In Rupert Golds Filmdebüt "True Story" - Spiel um Macht" steht am Anfang nicht die philosophische Reflexion über den Tod, sondern ein Mord. An sich interessiert die Sache den geschassten Ex-Starjournalisten Michael Finkel nicht, bis ihn der Anruf eines Kollegen erreicht. Wie er denn zu dieser Geschichte stehe?
"Wozu?" – "Christian Longo. Er hat seine ganze Familie umgebracht hier in Newport."
Wieso er ihn das frage, fragt die ehemalige Edelfeder der New York Times?
"Weil er bei der Festnahme gesagt hat, er sei Mike Finkel."
Michaels Ehrgeiz ist angestachelt. Ein Mörder, der seinen Namen benutzt? Ist das der Stoff für einen Bestseller, der ihm vielleicht den Pulitzer-Preis verschafft? Und so sitzen sich Jonah Hill und James Franco dann gegenüber, im Besucherraum des Gefängnisses, und "True Story" entwickelt sich zu einem Kammerspiel, in dem zwei Männer mit großem Ego um ihre Version der Wahrheit ringen.

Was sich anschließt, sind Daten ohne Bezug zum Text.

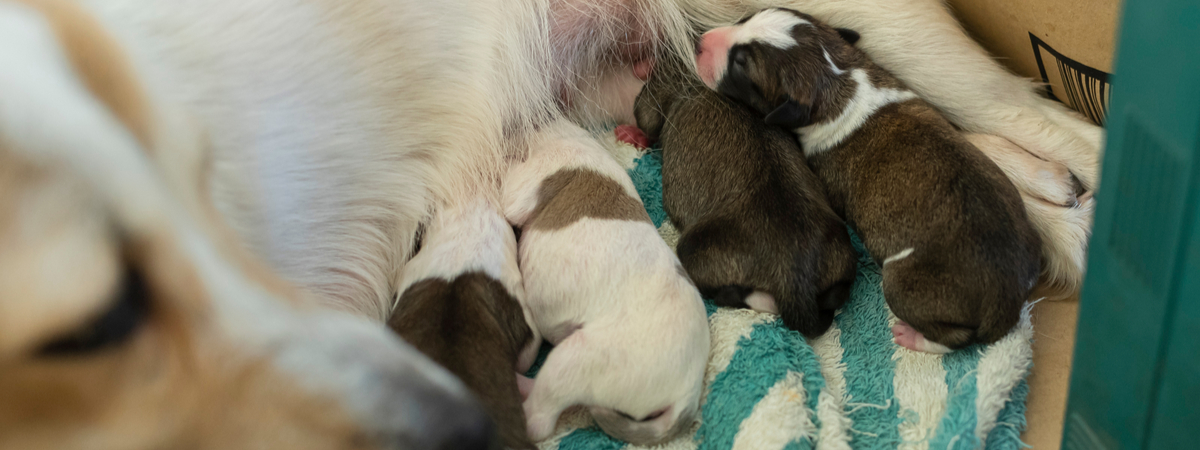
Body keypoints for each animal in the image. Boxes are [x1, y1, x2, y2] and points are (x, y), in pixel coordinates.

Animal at [633, 56, 859, 338]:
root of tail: (794, 279)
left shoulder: (659, 90)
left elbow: (645, 114)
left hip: (694, 247)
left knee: (728, 293)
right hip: (842, 252)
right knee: (836, 295)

"Nach meinen Berechnungen bin ich ziemlich normal. Ich bin anständig und unauffällig. 92,88 Prozent der Zeit. Aber das erfährt man nicht, wenn man die Zeitung liest."
Jonah Hill und James Franco liefern sich ein fulminantes Psychoduell, beim dem nie klar ist, wer den anderen zu manipulieren sucht. Wunderbar, dem zuzusehen. Aber am Ende fragt man sich, was denn nun eigentlich der Sinn der ganzen Sache sein soll? Und was die Wahrheit ist. Offener Schluss als künstlerisches Mittel in Ehren, doch hier bleibt ein Gefühl von Unbefriedigtsein.
"True Story - Spiel um Macht" - annehmbar.